*** Block opens ***

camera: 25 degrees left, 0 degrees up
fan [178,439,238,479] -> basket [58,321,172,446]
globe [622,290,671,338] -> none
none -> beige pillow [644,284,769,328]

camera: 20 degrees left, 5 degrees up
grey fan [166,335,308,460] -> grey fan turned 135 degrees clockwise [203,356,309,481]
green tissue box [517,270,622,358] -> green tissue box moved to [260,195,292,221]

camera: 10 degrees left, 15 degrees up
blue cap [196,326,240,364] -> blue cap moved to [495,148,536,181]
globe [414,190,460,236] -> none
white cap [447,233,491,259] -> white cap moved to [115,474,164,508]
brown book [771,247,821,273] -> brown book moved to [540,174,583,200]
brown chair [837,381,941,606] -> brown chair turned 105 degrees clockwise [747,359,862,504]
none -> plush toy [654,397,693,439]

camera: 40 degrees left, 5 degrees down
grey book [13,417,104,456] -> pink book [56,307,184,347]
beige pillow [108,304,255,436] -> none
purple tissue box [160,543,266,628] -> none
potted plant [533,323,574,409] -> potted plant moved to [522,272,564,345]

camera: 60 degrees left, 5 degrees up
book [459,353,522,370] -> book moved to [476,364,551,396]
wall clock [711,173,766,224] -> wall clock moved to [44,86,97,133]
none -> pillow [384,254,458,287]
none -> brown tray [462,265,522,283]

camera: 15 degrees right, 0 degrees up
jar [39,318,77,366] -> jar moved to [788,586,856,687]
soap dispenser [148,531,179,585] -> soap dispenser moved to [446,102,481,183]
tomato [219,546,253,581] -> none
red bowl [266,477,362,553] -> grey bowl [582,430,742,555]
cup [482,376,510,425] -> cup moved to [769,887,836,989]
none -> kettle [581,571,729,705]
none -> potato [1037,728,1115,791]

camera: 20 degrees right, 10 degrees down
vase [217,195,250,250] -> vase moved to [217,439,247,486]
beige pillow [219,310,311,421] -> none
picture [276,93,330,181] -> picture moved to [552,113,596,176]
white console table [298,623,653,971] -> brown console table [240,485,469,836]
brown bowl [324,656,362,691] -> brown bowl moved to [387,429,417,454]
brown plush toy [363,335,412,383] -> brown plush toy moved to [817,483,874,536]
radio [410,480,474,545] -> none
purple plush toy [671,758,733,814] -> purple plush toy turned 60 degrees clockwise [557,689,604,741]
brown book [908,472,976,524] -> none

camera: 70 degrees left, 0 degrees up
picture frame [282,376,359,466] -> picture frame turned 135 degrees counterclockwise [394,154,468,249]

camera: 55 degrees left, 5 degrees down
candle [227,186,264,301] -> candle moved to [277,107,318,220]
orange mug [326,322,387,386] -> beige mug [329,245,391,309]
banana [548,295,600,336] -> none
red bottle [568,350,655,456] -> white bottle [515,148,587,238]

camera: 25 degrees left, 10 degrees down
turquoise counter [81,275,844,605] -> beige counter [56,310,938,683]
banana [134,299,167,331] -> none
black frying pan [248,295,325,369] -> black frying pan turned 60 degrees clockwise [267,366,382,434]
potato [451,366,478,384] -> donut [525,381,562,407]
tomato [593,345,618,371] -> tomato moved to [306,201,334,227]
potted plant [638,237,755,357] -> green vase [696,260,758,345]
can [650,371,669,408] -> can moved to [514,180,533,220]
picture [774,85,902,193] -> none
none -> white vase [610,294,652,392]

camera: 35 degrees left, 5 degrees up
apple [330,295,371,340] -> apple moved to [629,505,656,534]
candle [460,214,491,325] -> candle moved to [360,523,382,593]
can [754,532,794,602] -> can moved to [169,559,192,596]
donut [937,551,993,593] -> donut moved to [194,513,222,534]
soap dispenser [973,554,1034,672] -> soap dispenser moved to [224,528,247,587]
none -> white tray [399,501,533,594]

*** Block closes ***

> TASK GOAL
For the word "purple", find every line in the data that holds it and copy that line.

> RESPONSE FOR THIS EXERCISE
purple tissue box [160,543,266,628] -> none
purple plush toy [671,758,733,814] -> purple plush toy turned 60 degrees clockwise [557,689,604,741]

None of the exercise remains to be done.